Records provided START
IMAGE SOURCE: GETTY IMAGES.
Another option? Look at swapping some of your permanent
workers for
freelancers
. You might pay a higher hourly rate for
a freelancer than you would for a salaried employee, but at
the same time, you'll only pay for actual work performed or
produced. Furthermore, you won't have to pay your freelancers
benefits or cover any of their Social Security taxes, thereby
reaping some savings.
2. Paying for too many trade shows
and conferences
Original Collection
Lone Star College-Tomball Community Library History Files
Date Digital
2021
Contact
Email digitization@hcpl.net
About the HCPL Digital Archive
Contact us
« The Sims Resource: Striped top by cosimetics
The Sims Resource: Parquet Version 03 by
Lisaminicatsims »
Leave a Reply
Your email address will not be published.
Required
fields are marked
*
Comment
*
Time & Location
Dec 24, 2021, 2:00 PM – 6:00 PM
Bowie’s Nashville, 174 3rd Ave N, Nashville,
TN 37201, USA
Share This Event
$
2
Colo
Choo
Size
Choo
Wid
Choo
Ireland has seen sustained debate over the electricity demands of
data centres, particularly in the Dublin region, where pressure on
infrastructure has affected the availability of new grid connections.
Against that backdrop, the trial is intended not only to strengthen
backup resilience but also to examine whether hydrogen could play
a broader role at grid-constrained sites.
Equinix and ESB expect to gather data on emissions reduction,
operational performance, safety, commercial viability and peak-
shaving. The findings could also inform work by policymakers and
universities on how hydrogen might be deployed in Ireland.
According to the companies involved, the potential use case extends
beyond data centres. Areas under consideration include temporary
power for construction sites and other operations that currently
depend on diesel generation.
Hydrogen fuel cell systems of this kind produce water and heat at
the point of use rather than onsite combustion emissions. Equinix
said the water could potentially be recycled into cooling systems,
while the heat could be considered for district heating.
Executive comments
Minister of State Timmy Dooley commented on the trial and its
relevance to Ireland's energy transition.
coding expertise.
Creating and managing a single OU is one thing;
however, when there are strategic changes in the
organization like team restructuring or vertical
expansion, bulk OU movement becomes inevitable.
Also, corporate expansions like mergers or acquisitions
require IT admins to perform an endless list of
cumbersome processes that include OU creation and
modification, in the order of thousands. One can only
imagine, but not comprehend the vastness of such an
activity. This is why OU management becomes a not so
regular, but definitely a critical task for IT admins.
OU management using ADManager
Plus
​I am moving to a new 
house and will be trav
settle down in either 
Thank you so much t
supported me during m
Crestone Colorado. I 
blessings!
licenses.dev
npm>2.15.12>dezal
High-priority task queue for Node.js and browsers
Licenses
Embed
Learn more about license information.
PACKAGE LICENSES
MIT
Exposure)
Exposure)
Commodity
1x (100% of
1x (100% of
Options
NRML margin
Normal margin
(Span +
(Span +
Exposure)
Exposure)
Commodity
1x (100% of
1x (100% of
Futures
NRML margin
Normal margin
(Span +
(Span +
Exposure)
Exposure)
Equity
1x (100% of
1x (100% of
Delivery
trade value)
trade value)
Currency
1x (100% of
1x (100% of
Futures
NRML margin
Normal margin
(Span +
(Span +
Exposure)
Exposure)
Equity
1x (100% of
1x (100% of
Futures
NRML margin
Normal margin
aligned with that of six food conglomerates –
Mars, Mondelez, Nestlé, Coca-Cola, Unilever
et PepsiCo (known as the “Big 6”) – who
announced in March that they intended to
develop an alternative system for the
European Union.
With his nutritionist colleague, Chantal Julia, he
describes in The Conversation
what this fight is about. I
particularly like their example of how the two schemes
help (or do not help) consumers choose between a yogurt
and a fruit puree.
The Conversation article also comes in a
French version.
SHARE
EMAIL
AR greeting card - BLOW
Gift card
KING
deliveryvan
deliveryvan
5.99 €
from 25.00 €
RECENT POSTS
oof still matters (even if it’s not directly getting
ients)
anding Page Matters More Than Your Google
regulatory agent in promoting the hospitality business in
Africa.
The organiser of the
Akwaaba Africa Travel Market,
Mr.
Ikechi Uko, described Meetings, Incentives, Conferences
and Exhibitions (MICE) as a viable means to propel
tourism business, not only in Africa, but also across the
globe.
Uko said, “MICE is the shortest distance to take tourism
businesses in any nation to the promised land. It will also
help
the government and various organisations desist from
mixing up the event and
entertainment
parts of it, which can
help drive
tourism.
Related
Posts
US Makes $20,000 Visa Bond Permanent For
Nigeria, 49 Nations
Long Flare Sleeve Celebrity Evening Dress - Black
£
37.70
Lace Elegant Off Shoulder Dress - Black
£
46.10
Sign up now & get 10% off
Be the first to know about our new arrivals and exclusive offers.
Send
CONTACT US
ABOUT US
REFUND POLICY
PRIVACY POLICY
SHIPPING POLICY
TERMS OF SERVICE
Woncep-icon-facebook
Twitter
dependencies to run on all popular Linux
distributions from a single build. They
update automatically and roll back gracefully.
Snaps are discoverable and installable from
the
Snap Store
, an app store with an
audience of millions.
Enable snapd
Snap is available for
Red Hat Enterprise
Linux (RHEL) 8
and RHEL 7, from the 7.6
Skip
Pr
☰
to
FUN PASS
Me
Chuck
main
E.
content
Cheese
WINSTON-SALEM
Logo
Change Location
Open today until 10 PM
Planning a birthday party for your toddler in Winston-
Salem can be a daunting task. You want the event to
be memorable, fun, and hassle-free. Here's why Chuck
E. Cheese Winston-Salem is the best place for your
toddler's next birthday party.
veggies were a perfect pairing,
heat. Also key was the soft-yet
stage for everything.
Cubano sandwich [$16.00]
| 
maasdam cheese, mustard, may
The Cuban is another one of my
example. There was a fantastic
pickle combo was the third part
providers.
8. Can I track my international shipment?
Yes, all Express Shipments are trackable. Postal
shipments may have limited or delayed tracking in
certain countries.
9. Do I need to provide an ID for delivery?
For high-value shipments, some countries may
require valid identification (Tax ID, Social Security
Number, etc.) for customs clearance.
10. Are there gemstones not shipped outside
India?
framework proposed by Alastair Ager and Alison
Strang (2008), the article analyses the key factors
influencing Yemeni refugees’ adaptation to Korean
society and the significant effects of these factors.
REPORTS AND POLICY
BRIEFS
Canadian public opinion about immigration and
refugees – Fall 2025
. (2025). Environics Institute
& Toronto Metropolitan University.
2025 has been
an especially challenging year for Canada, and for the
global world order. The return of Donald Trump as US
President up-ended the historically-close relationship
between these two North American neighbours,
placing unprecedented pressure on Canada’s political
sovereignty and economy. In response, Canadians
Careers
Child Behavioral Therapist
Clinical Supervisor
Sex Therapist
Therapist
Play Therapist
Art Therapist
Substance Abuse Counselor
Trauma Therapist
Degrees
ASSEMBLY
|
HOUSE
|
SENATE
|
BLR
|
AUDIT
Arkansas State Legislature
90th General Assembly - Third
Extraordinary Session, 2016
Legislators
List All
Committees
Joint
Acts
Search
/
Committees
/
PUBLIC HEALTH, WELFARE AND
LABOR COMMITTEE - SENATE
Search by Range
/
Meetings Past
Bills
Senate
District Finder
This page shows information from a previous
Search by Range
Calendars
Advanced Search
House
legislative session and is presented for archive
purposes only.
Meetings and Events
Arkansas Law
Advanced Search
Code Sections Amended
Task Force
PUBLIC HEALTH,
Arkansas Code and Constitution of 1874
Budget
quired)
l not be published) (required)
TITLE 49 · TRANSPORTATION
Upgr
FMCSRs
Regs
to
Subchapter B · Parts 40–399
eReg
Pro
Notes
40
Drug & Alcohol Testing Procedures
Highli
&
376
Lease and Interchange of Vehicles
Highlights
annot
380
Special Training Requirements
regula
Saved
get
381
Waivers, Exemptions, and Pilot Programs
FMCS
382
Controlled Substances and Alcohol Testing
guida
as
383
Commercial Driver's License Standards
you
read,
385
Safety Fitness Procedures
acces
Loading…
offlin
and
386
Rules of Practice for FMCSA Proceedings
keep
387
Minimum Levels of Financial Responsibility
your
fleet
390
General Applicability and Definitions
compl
Records provided END
● Directions for this task
Show every line in the records above that contains the word "could".

● Expected answer
backup resilience but also to examine whether hydrogen could play
shaving. The findings could also inform work by policymakers and
said the water could potentially be recycled into cooling systems,
while the heat could be considered for district heating.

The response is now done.